What you return must be an exact copy of the lines in the listing below between the line holding "Credo che sulla presunzione" and the line holding "corteggiatrici e di", inclusive, and nothing more.

Data
Content starts

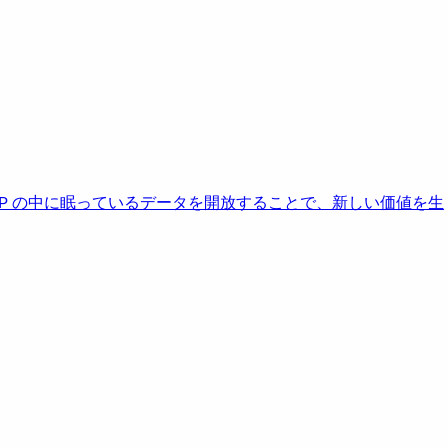
AP の中に眠っているデータを開放することで、新しい価値を生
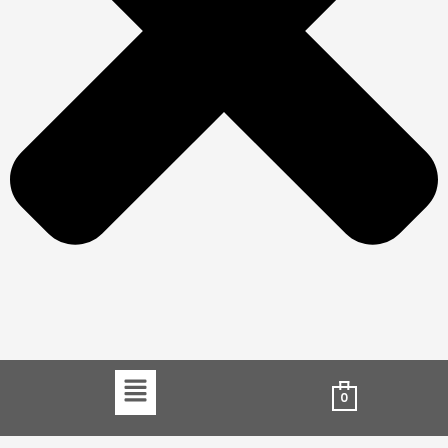
Menu
0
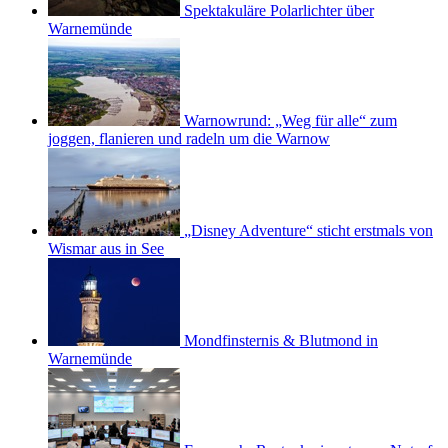
Spektakuläre Polarlichter über
Warnemünde
Warnowrund: „Weg für alle“ zum
joggen, flanieren und radeln um die Warnow
„Disney Adventure“ sticht erstmals von
Wismar aus in See
Mondfinsternis & Blutmond in
Warnemünde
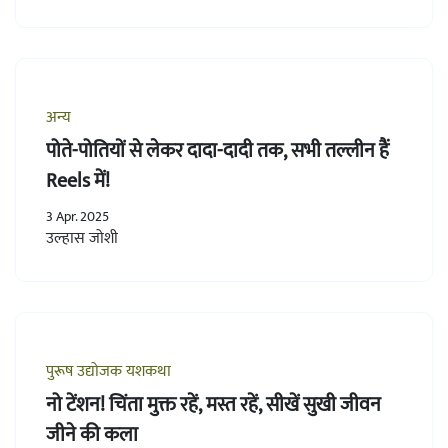
अन्य
पोते-पोतियों से लेकर दादा-दादी तक, सभी तल्लीन हैं
Reels में!
3 Apr. 2025
उल्हास जोशी
पुरूष उद्योजक यशकथा
नो टेंशन! चिंता मुक्त रहें, मस्त रहें, सीखें सुखी जीवन
जीने की कला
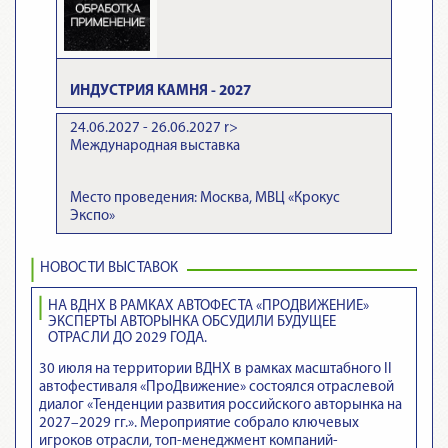
ИНДУСТРИЯ КАМНЯ - 2027
24.06.2027 - 26.06.2027
r>
Международная выставка
Место проведения: Москва, МВЦ «Крокус
Экспо»
НОВОСТИ ВЫСТАВОК
НА ВДНХ В РАМКАХ АВТОФЕСТА «ПРОДВИЖЕНИЕ»
ЭКСПЕРТЫ АВТОРЫНКА ОБСУДИЛИ БУДУЩЕЕ
ОТРАСЛИ ДО 2029 ГОДА.
30 июля на территории ВДНХ в рамках масштабного II
автофестиваля «ПроДвижение» состоялся отраслевой
диалог «Тенденции развития российского авторынка на
2027–2029 гг.». Мероприятие собрало ключевых
игроков отрасли, топ-менеджмент компаний-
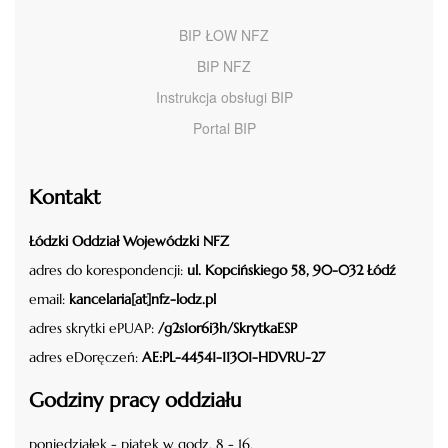
BIP ŁOW NFZ
BIP NFZ
Instrukcja obsługi BIP
Portal BIP
Kontakt
Łódzki Oddział Wojewódzki NFZ
adres do korespondencji:
ul. Kopcińskiego 58, 90-032 Łódź
email:
kancelaria[at]nfz-lodz.pl
adres skrytki ePUAP:
/g2s1or6i3h/SkrytkaESP
adres eDoręczeń:
AE:PL-44541-11301-HDVRU-27
Godziny pracy oddziału
poniedziałek - piątek w godz. 8 - 16.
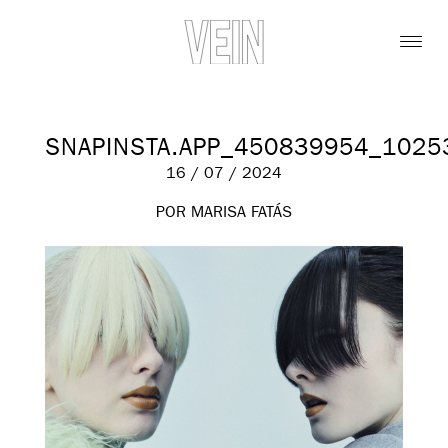
SNAPINSTA.APP_450839954_102
16 / 07 / 2024
POR MARISA FATÁS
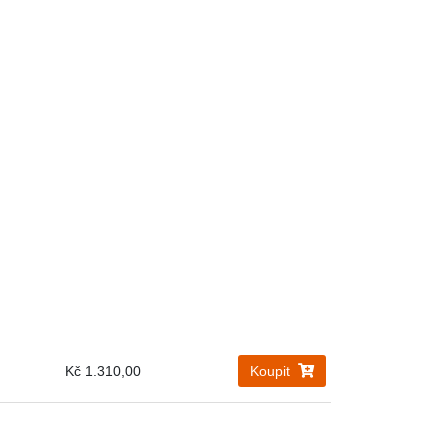
Kč 1.310,00
Koupit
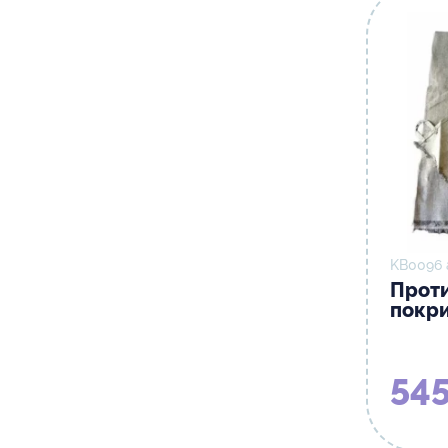
KB0096 
Прот
покр
545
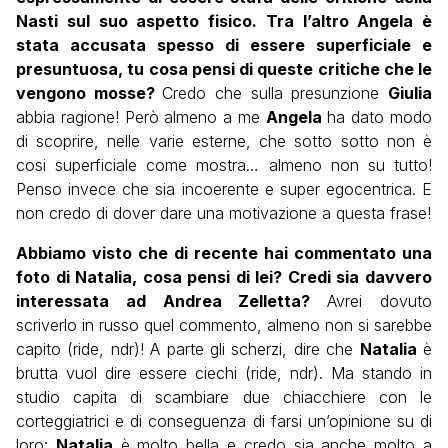
Nasti sul suo aspetto fisico. Tra l’altro Angela è
stata accusata spesso di essere superficiale e
presuntuosa, tu cosa pensi di queste critiche che le
vengono mosse?
Credo che sulla presunzione
Giulia
abbia ragione! Però almeno a me
Angela
ha dato modo
di scoprire, nelle varie esterne, che sotto sotto non è
cosi superficiale come mostra… almeno non su tutto!
Penso invece che sia incoerente e super egocentrica. E
non credo di dover dare una motivazione a questa frase!
Abbiamo visto che di recente hai commentato una
foto di Natalia, cosa pensi di lei? Credi sia davvero
interessata ad Andrea Zelletta?
Avrei dovuto
scriverlo in russo quel commento, almeno non si sarebbe
capito (ride, ndr)! A parte gli scherzi, dire che
Natalia
è
brutta vuol dire essere ciechi (ride, ndr). Ma stando in
studio capita di scambiare due chiacchiere con le
corteggiatrici e di conseguenza di farsi un’opinione su di
loro:
Natalia
è molto bella e credo sia anche molto a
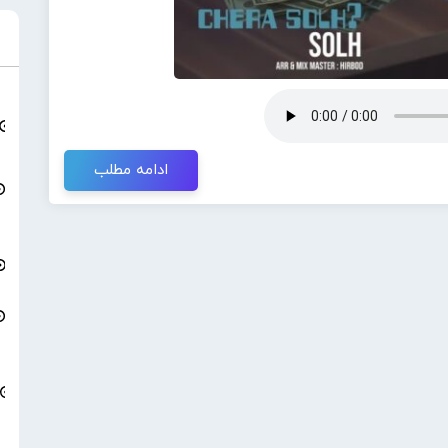
ادامه مطلب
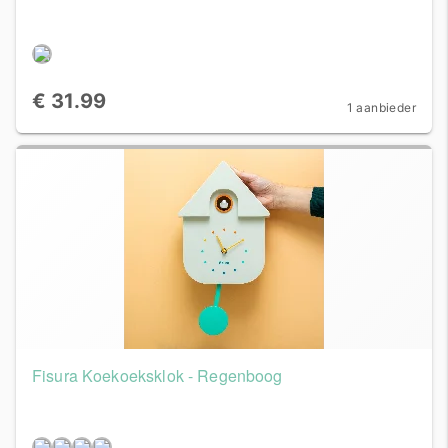
€ 31.99
1 aanbieder
Fisura Koekoeksklok - Regenboog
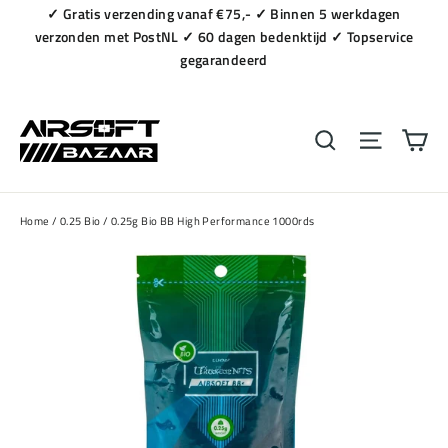
Naar
✓ Gratis verzending vanaf €75,- ✓ Binnen 5 werkdagen
content
verzonden met PostNL ✓ 60 dagen bedenktijd ✓ Topservice
gegarandeerd
Wi
Zoeken
Navigat
Home
/
0.25 Bio
/
0.25g Bio BB High Performance 1000rds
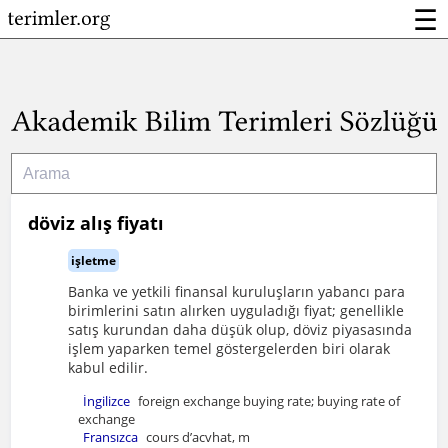
☰
döviz alış fiyatı
işletme
Banka ve yetkili finansal kuruluşların yabancı para
birimlerini satın alırken uyguladığı fiyat; genellikle
satış kurundan daha düşük olup, döviz piyasasında
işlem yaparken temel göstergelerden biri olarak
kabul edilir.
İngilizce
foreign exchange buying rate; buying rate of
exchange
Fransızca
cours d’acvhat, m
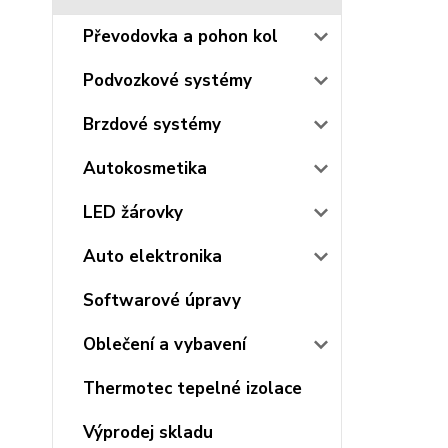
Převodovka a pohon kol
Podvozkové systémy
Brzdové systémy
Autokosmetika
LED žárovky
Auto elektronika
Softwarové úpravy
Oblečení a vybavení
Thermotec tepelné izolace
Výprodej skladu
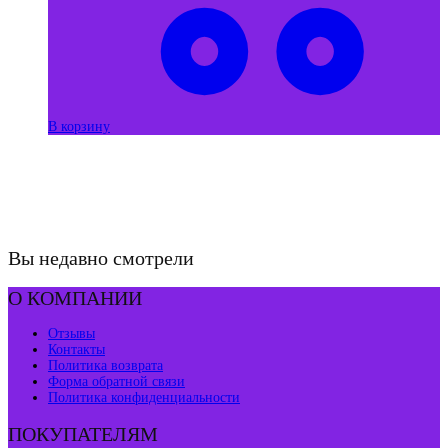
В корзину
Вы недавно смотрели
О КОМПАНИИ
Отзывы
Контакты
Политика возврата
Форма обратной связи
Политика конфиденциальности
ПОКУПАТЕЛЯМ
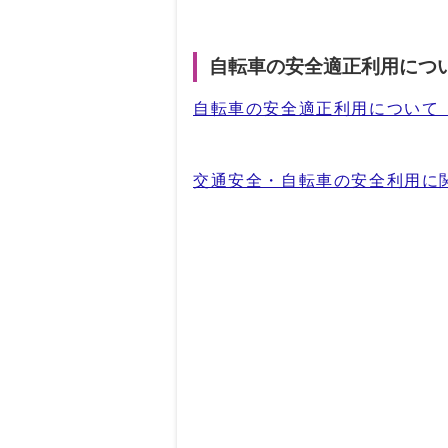
自転車の安全適正利用につ
自転車の安全適正利用について
交通安全・自転車の安全利用に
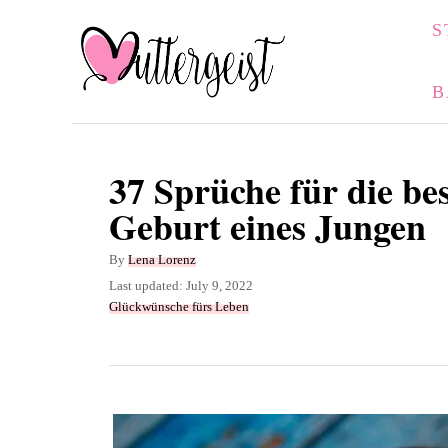
S
S
k
i
B
p
t
o
37 Sprüche für die b
C
Geburt eines Jungen
o
A
By
Lena Lorenz
n
u
P
Last updated:
July 9, 2022
t
t
o
C
Glückwünsche fürs Leben
h
s
a
e
o
t
t
n
r
e
e
d
g
t
o
o
n
r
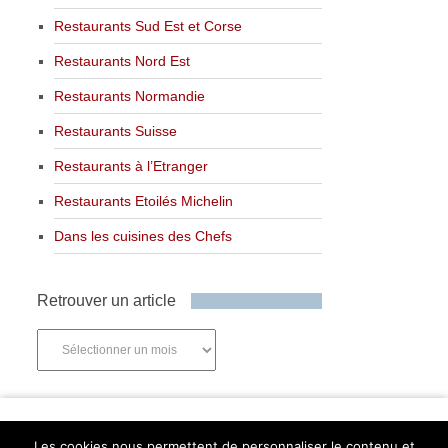
Restaurants Sud Est et Corse
Restaurants Nord Est
Restaurants Normandie
Restaurants Suisse
Restaurants à l’Etranger
Restaurants Etoilés Michelin
Dans les cuisines des Chefs
Retrouver un article
Retrouver
un
article
Newsletter
Les cookies nous permettent de personnaliser le contenu et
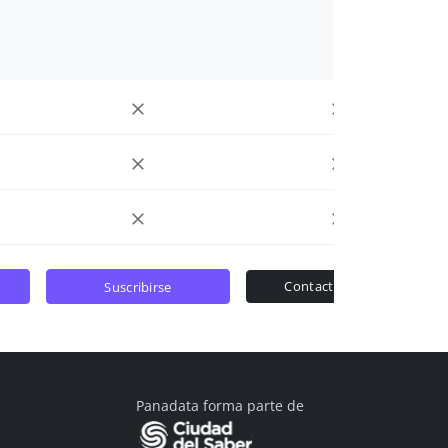
contactar ventas
suscribirse
Panadata forma parte de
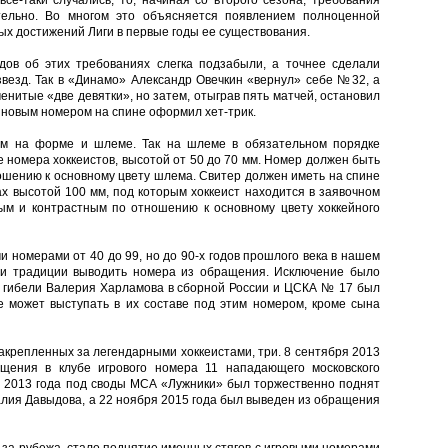
се-таки случались, то, начиная со второго сезона, требования
тельно. Во многом это объясняется появлением полноценной
ных достижений Лиги в первые годы ее существования.
одов об этих требованиях слегка подзабыли, а точнее сделали
звезд. Так в «Динамо» Александр Овечкин «вернул» себе №32, а
енитые «две девятки», но затем, отыграв пять матчей, остановил
с новым номером на спине оформил хет-трик.
ам на форме и шлеме. Так на шлеме в обязательном порядке
номера хоккеистов, высотой от 50 до 70 мм. Номер должен быть
шению к основному цвету шлема. Свитер должен иметь на спине
ах высотой 100 мм, под которым хоккеист находится в заявочном
ым и контрастным по отношению к основному цвету хоккейного
и номерами от 40 до 99, но до 90-х годов прошлого века в нашем
 и традиции выводить номера из обращения. Исключение было
й гибели Валерия Харламова в сборной России и ЦСКА № 17 был
е может выступать в их составе под этим номером, кроме сына
акрепленных за легендарными хоккеистами, три. 8 сентября 2013
щения в клубе игрового номера 11 нападающего московского
я 2013 года под своды МСА «Лужники» был торжественно поднят
алия Давыдова, а 22 ноября 2015 года был выведен из обращения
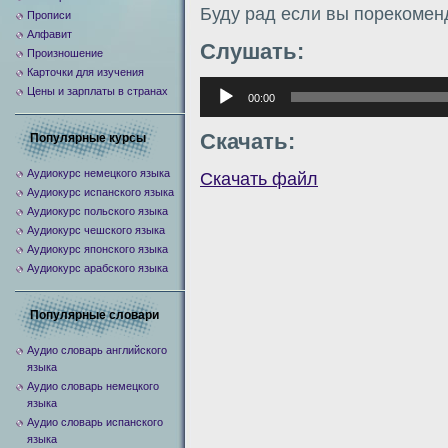
Буду рад если вы порекомен
Прописи
Алфавит
Слушать:
Произношение
Карточки для изучения
Аудиоплеер
Цены и зарплаты в странах
00:00
Скачать:
Популярные курсы
Аудиокурс немецкого языка
Скачать файл
Аудиокурс испанского языка
Аудиокурс польского языка
Аудиокурс чешского языка
Аудиокурс японского языка
Аудиокурс арабского языка
Популярные словари
Аудио словарь английского
языка
Аудио словарь немецкого
языка
Аудио словарь испанского
языка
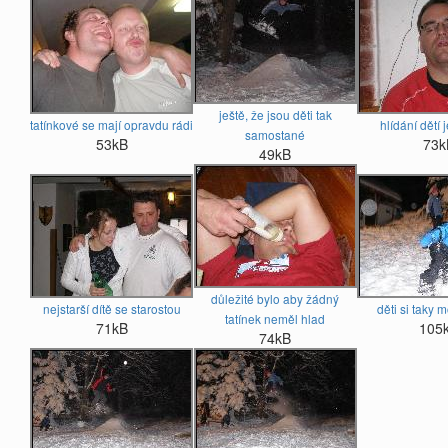
ještě, že jsou děti tak
tatínkové se mají opravdu rádi
hlídání dětí
samostané
53kB
73k
49kB
důležité bylo aby žádný
nejstarší dítě se starostou
děti si taky 
tatínek neměl hlad
71kB
105
74kB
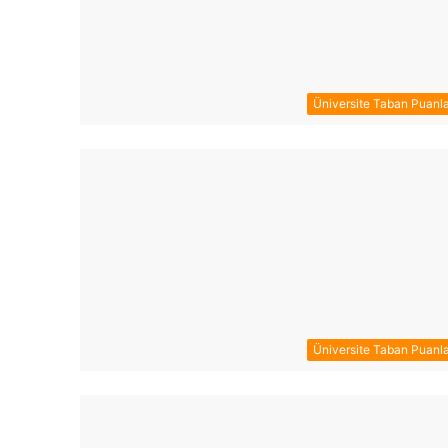
Üniversite Taban Puanla
Üniversite Taban Puanla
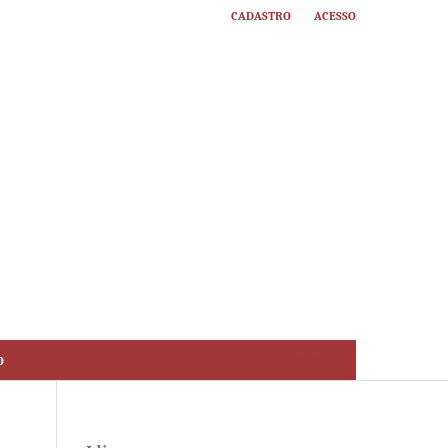
Cadastro
Acesso
o
Buscar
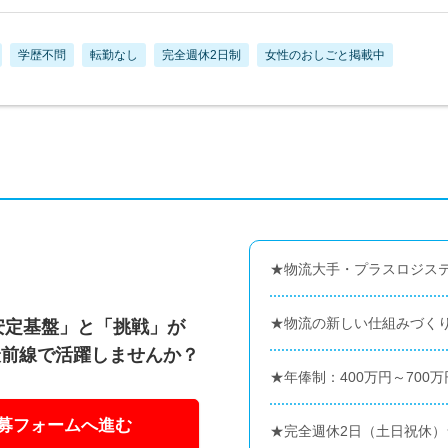
学歴不問
転勤なし
完全週休2日制
女性のおしごと掲載中
★物流大手・プラスロジス
★物流の新しい仕組みづく
「安定基盤」と「挑戦」が
最前線で活躍しませんか？
★年俸制：400万円～700
募フォームへ進む
★完全週休2日（土日祝休）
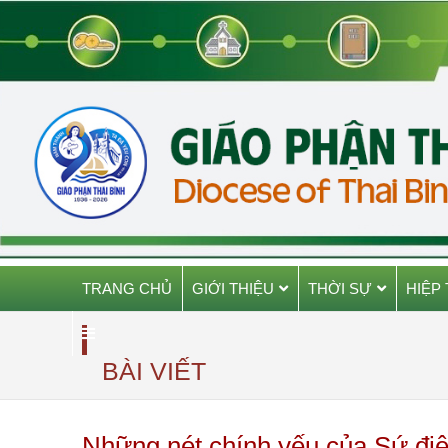
TRANG CHỦ
GIỚI THIỆU
THỜI SỰ
HIỆP
BÀI VIẾT
Những nét chính yếu của Sứ điệ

Content ends

Solution for this task
Credo che sulla presunzione
Giulia
abbia ragione! Però almeno a me
Angela
ha dato modo
di scoprire, nelle varie esterne, che sotto sotto non è
cosi superficiale come mostra… almeno non su tutto!
Penso invece che sia incoerente e super egocentrica. E
non credo di dover dare una motivazione a questa frase!
Abbiamo visto che di recente hai commentato una
foto di Natalia, cosa pensi di lei? Credi sia davvero
interessata ad Andrea Zelletta?
Avrei dovuto
scriverlo in russo quel commento, almeno non si sarebbe
capito (ride, ndr)! A parte gli scherzi, dire che
Natalia
è
brutta vuol dire essere ciechi (ride, ndr). Ma stando in
studio capita di scambiare due chiacchiere con le
corteggiatrici e di conseguenza di farsi un’opinione su di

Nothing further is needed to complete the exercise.